Artykuły

Czeczenizacja Ameryki

Kwietniowego zamachu w Bostonie można by było uniknąć, gdyby nie nadmierna dyskrecja rosyjskich służb.

Kwietniowy zamach na bostoński maraton został skrupulatnie zbadany przez służby specjalne. Ustalono sprawstwo: to bracia Tamerlan i Dżochar Carnajewowie, etniczni Czeczeni, zaplanowali i przeprowadzili ten akt terroru. Czy jednak wszystko w tej sprawie, o której mówiły i pisały wszystkie światowe media, jest już jasne? Jedno z takich pytań, na które w dalszym ciągu nie ma odpowiedzi, dotyczy współpracy rosyjskich i amerykańskich służb w walce z terroryzmem. Media donosiły, że Rosja jeszcze w 2011 r. przekazała FBI ostrzeżenie, z którego wynikało, że starszy z braci, Tamerlan, ma zamiar nawiązać kontakty z działającym w Rosji radykalnym podziemiem islamskim.

„Pierwsza informacja rosyjskiej Federalnej Służby Bezpieczeństwa przyszła do Waszyngtonu 4 marca 2011 r. Z Waszyngtonu przesłano ją do Bostonu, gdzie funkcjonariusz grupy ds. przeciwdziałania terroryzmowi wpisał Tamerlana Carnajewa do bazy danych służb specjalnych. Informacja ta była jednym z tysiąca analogicznych ostrzeżeń, jakie trafiły do bostońskiego biura w 2011 r. Jednak Tamerlan zainteresował amerykańskie służby – miał bowiem legalne zezwolenie na pobyt w Stanach Zjednoczonych. Przeprowadzono rutynowe procedury sprawdzające. FBI poprosiło stronę rosyjską o więcej szczegółów. Moskwa jednak nie odpowiedziała” – pisze korespondent rosyjskiego miesięcznika „Sowierszenno Siekrietno” Władimir Abarinow.

Amerykanie jeszcze dwukrotnie zwracali się do Moskwy w sprawie Carnajewa, ale odpowiedzi nie otrzymali. Dlaczego? Moskwa zataiła przed Waszyngtonem, że podejrzenia pod adresem Carnajewa były oparte na materiałach operacyjnych, pozyskanych najprawdopodobniej z podsłuchów rozmów matki braci Carnajewów. Zubejdat Carnajewa opowiadała krewnym, że Tamerlan jedzie na Kaukaz Północny, by wstąpić w szeregi radykalnych grup islamskich.

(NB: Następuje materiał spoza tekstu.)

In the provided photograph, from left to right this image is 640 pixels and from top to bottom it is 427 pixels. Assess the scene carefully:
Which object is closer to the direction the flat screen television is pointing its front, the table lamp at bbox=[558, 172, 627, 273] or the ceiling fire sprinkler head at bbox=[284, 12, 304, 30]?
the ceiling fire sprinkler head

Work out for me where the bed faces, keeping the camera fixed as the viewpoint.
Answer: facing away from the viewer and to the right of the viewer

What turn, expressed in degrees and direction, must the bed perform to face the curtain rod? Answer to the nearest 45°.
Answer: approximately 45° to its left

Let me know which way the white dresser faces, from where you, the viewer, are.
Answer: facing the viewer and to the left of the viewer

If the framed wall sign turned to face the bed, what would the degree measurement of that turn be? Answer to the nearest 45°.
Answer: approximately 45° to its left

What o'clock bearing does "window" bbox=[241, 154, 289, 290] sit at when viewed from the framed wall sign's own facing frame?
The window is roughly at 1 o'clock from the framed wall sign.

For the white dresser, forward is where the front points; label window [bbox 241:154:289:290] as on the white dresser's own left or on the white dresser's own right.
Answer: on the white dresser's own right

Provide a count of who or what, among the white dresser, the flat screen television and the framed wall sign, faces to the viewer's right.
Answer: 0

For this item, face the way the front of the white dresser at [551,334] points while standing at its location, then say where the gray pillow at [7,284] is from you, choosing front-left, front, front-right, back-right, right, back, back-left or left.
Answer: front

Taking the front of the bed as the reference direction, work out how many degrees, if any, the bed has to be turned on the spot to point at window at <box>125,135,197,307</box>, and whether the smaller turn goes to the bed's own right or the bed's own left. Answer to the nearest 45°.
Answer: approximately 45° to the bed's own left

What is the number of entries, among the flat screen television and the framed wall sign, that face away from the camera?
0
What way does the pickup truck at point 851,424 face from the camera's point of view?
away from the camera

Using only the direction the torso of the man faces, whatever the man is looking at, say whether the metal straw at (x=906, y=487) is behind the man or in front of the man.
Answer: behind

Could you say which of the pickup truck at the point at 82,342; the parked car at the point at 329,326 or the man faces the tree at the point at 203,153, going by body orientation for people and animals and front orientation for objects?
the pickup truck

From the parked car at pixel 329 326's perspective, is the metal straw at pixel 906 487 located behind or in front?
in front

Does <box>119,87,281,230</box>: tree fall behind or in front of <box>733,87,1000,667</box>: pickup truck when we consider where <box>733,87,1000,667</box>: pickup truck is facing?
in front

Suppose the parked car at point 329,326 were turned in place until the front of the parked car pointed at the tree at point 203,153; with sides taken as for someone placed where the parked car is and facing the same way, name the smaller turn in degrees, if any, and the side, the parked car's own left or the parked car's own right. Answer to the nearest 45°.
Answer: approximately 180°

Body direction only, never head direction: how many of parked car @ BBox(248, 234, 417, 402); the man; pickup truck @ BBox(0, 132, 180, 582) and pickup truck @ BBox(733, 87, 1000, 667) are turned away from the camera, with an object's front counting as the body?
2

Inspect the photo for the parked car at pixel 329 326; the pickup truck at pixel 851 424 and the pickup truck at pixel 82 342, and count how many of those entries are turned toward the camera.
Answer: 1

Dlaczego FSB nie zechciała się podzielić tą cenną wiedzą z amerykańskimi kolegami? „Chodzi przede wszystkim o specyfikę stosunków między rosyjskimi i amerykańskimi służbami: FSB łapie amerykańskich szpiegów w Rosji, FBI – rosyjskich szpiegów w USA. Zaufania do siebie nie mają za grosz” – tłumaczy Abarinow.

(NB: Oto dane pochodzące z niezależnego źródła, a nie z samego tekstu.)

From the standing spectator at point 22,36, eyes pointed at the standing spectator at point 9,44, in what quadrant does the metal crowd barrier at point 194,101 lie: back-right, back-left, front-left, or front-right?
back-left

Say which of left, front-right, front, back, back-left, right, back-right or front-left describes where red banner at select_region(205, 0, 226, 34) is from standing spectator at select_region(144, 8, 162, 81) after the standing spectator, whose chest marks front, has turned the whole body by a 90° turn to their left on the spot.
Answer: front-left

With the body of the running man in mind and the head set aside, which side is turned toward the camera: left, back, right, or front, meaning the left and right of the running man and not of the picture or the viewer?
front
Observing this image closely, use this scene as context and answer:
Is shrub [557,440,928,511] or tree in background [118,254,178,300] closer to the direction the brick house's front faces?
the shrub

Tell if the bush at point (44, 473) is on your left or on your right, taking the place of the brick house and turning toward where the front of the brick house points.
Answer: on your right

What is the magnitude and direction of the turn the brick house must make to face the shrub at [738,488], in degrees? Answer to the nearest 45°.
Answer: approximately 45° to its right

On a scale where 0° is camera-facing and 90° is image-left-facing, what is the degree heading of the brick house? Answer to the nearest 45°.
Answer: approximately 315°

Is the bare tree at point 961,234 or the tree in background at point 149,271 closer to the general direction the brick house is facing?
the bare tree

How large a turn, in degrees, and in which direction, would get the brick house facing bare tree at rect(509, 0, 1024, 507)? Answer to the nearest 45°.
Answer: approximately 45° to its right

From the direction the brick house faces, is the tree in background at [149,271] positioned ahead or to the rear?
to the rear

„Jedno jest pewne: zamach w Bostonie spowodował zmianę optyki w USA” – podsumowuje. Amerykanie już dawno zapomnieli o istnieniu Czeczenii, a zamach na nowo otwiera ten problem. W Kongresie mają się odbyć przesłuchania w sprawie zagrożenia dla bezpieczeństwa obywateli USA ze strony rosyjskiego Kaukazu Północnego, w tym Czeczenii.